Les principaux changements incluent :
- Le recul de Copilot : Microsoft a mis en pause le développement de nouveaux boutons Copilot dans les applications natives et réévalue leur présence dans le Bloc-notes et Paint, avec une possible suppression à la clé. L'objectif est d'être plus discret et pertinent.
- Suppression de fonctionnalités : Des micro-assistants comme les « Actions suggérées » ont été retirés des versions préliminaires. Alléger l'interface est toujours un pas en avant, surtout pour des fonctions peu utilisées.
- Priorité à la haute valeur ajoutée : Le focus se déplace vers un nombre restreint de fonctions d'IA qui améliorent réellement l'expérience utilisateur, évitant ainsi « l'IA pour l'IA ».
- Contrôles administratifs renforcés : De nouvelles options de stratégie de groupe (GPO) et de gestion d'appareils (MDM) apparaissent, permettant aux administrateurs IT de désactiver ou d'auditer les fonctions d'IA, répondant ainsi à un besoin crucial des entreprises.

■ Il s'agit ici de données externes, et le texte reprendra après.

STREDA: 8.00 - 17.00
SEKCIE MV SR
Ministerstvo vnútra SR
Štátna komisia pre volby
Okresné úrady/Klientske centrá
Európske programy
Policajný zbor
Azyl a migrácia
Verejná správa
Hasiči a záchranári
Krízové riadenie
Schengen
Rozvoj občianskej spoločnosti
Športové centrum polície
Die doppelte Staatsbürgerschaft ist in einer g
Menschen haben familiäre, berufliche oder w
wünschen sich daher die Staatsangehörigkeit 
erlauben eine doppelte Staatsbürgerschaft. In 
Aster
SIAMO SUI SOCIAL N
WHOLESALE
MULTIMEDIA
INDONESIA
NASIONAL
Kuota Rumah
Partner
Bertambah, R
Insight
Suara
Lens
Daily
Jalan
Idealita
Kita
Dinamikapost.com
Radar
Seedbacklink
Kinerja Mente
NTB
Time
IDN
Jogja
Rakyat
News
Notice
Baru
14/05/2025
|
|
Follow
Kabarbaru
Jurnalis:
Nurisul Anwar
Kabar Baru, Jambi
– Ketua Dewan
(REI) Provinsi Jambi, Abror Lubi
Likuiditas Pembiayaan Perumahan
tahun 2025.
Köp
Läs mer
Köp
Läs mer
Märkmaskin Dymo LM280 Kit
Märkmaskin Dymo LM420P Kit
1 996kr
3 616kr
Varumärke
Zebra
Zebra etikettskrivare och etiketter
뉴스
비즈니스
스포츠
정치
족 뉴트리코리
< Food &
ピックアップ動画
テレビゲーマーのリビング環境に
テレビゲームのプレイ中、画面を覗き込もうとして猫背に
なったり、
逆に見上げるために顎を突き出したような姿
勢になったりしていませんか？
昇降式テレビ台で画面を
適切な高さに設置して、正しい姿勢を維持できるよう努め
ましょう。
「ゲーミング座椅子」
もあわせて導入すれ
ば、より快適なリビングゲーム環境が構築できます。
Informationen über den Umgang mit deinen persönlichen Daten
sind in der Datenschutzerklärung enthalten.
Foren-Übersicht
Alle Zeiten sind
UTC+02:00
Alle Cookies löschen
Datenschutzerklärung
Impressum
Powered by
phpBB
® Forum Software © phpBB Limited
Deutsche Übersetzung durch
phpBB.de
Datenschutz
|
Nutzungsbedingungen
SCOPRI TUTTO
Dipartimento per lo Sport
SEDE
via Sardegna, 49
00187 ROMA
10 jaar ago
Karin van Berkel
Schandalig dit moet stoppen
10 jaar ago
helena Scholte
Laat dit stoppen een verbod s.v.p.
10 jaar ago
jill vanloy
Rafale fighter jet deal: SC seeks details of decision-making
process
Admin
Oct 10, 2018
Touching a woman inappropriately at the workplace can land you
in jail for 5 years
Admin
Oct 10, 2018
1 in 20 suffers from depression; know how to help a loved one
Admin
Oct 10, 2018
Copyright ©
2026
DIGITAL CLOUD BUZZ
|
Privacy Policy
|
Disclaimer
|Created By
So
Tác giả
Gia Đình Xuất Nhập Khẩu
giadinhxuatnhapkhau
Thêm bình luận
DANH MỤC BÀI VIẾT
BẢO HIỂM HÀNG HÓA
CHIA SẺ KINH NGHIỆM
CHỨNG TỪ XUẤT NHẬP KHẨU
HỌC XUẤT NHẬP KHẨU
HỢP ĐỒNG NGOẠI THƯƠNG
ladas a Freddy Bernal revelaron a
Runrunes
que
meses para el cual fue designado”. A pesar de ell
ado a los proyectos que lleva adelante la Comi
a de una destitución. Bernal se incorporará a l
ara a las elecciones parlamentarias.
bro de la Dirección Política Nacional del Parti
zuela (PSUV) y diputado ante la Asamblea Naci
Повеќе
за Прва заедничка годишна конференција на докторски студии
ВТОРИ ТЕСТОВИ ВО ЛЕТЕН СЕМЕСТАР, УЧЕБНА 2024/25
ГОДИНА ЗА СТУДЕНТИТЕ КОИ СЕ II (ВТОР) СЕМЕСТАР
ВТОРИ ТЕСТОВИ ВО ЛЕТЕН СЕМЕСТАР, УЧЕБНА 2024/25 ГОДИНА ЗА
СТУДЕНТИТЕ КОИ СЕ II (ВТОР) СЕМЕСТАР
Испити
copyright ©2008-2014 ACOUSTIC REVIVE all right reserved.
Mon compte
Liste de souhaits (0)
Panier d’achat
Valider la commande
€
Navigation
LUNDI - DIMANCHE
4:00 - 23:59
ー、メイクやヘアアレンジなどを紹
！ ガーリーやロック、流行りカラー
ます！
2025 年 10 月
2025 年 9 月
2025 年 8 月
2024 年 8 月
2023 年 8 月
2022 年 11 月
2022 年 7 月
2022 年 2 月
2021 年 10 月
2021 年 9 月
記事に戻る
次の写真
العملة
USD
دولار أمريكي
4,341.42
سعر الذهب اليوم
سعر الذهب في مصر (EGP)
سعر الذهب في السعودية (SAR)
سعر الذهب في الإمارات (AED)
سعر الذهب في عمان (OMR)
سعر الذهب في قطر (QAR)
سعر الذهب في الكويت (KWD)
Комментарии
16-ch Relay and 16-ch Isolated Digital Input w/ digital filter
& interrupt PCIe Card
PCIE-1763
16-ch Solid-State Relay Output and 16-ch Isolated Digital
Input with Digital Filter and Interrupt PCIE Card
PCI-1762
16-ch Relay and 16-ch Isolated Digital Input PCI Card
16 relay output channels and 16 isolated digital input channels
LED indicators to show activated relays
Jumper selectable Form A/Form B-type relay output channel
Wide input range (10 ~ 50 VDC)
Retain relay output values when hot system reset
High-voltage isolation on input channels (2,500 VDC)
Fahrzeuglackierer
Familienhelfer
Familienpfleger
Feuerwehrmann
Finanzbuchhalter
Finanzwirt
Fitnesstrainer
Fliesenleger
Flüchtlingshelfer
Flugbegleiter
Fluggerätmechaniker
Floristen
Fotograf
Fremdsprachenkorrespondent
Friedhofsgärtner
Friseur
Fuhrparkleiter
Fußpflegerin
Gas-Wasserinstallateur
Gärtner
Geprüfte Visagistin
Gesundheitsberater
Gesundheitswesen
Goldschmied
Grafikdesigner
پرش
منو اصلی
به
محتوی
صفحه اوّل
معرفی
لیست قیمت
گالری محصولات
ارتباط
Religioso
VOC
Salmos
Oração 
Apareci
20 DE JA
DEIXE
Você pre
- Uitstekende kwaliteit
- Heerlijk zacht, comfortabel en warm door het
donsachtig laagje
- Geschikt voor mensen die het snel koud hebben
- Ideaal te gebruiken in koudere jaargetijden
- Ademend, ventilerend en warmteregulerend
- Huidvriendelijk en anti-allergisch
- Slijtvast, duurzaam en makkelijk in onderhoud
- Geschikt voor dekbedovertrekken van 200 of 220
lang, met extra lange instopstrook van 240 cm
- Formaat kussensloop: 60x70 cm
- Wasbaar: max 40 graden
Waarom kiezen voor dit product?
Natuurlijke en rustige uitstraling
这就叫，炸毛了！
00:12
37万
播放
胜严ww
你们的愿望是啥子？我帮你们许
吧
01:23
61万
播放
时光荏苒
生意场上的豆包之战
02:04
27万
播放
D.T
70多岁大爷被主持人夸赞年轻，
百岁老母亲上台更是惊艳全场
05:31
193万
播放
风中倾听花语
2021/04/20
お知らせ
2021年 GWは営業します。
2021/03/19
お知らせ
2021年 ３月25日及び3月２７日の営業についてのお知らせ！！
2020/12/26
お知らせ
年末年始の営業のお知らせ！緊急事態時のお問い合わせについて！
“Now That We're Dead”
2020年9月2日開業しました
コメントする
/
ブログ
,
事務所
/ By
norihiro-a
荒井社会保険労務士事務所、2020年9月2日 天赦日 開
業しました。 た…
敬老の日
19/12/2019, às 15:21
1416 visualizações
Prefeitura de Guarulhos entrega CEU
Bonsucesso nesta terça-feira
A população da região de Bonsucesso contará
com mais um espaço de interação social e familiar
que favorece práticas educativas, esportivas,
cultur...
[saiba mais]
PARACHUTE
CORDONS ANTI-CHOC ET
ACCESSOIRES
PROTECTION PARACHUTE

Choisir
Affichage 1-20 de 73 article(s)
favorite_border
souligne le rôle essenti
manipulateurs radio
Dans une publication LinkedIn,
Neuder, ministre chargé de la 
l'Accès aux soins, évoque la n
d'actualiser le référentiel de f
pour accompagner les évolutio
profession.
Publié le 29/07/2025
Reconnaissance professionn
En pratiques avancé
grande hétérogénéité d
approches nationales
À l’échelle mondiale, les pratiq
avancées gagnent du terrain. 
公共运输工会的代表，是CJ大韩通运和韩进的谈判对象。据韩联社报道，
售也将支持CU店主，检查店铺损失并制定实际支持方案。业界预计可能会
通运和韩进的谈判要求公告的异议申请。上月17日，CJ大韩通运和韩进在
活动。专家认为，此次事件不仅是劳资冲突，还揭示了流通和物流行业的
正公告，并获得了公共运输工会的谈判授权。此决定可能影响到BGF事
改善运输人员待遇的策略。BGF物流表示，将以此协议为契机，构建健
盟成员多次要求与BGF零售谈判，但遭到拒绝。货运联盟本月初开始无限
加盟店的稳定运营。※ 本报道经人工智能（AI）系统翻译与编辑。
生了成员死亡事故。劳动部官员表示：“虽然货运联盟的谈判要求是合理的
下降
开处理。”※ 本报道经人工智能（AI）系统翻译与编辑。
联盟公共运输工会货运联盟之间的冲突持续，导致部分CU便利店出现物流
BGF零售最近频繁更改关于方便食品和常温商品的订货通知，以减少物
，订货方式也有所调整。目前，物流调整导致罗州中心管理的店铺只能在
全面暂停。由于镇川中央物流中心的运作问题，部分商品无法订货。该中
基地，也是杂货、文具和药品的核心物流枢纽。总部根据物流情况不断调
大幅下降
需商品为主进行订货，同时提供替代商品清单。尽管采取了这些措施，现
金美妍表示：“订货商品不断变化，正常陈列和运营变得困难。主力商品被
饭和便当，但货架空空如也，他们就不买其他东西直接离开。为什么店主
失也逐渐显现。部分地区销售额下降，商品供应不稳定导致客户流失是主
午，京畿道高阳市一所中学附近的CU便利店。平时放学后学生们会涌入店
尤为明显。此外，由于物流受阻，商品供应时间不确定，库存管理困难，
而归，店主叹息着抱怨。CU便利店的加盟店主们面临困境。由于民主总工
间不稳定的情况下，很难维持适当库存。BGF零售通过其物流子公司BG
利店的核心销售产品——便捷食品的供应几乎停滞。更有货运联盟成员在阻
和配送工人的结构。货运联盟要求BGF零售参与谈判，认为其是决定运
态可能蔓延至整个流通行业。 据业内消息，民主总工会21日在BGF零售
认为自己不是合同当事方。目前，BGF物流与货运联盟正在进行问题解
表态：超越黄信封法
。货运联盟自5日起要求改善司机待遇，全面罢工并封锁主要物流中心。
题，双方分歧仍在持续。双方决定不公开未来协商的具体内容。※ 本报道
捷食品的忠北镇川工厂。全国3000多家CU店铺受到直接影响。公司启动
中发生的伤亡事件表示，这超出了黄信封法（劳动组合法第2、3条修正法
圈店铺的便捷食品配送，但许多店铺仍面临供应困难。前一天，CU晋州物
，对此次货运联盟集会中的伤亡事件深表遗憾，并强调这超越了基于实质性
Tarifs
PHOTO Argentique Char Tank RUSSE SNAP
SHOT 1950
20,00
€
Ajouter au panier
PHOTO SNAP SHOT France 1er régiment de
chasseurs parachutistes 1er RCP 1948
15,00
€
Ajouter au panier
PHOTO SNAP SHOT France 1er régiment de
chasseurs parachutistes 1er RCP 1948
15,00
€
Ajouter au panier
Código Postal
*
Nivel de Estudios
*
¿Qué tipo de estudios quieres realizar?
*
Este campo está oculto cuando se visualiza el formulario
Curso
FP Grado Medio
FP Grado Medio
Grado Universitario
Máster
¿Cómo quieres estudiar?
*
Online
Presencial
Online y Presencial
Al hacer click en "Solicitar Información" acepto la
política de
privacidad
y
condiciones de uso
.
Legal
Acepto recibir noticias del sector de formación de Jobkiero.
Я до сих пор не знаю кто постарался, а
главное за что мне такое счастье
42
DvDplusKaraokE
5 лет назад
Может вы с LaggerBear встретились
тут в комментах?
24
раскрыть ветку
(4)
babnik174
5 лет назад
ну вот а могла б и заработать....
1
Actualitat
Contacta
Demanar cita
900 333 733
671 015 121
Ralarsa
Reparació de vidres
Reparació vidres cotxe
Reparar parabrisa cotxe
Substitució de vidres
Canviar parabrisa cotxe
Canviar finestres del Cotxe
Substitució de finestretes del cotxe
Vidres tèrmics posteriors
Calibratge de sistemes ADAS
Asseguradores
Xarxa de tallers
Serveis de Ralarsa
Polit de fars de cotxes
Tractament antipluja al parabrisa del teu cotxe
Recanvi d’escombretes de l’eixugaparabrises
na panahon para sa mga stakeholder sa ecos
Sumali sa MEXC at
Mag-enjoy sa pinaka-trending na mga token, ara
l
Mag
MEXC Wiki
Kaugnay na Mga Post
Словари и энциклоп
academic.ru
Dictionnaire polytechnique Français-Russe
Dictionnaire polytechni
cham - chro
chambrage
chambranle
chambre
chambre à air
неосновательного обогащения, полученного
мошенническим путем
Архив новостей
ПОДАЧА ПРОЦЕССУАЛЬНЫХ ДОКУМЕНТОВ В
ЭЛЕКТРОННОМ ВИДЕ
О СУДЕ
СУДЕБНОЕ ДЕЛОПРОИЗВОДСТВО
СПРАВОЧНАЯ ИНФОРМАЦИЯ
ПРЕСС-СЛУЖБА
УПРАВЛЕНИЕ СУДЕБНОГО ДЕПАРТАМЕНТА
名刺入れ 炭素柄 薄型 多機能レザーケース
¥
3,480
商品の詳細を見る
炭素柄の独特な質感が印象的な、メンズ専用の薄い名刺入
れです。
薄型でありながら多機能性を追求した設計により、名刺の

- Liberté de choix : Les utilisateurs peuvent désormais désinstaller Copilot, empêcher son lancement au démarrage et désactiver Recall. Même la touche dédiée Copilot sur les nouveaux claviers devient reconfigurable.
Ces efforts font partie d'un plan global visant à « réparer » Windows 11 en 2026, afin de restaurer la crédibilité de Microsoft auprès de sa vaste base d'utilisateurs.
Au-delà des boutons : les ambitions discrètes mais réelles de Microsoft
Il est important de noter que ce pivot ne signifie pas l'abandon de l'intelligence artificielle. Il s'agit plutôt d'un raffinement stratégique. En coulisses, les efforts se poursuivent sur des fondations techniques que nous jugeons bien plus saines pour l'avenir de la plateforme :
- Recherche sémantique : Améliorer la recherche locale grâce à la compréhension contextuelle, une fonction qui apporte une réelle valeur ajoutée.
- Espace de travail agentique : Fournir des frameworks aux développeurs pour créer des applications intelligentes de manière structurée.
- APIs Windows ML et Windows AI : Investir dans le cœur du système pour que Windows reste une plateforme compétitive pour les développeurs d'IA.
- Moteurs d'exécution locaux (runtimes) : Indispensables pour traiter l'IA directement sur l'appareil, garantissant rapidité et respect de la vie privée.
Ces fondations permettent à Windows de rester dans la course technologique sans répéter les erreurs de sur-exposition passées. Des fonctions comme Windows Studio Effects (amélioration de la webcam en temps réel) continuent de prouver que l'IA, lorsqu'elle est intégrée de manière transparente et utile, est parfaitement acceptée.
Microsoft peut-il regagner la confiance ? Notre analyse de la vision « Wiser Windows »
Le retrait de la stratégie « l'IA partout » est un aveu important de la part de Microsoft. En limitant la présence visuelle de Copilot, en revoyant Recall et en privilégiant la stabilité, l'entreprise tente de reconstruire un lien de confiance.
Le défi pour Microsoft sera désormais de trouver le juste équilibre : intégrer des capacités d'IA puissantes de manière fluide, sans sacrifier la vie privée, la sécurité ou la fluidité du système. L'ambition du « PC IA » demeure, mais le chemin pour y parvenir semble aujourd'hui beaucoup plus mesuré, réfléchi et, nous l'espérons, réellement centré sur l'utilisateur. Reste à savoir si les utilisateurs pardonneront les erreurs passées pour adopter cette nouvelle approche plus prudente.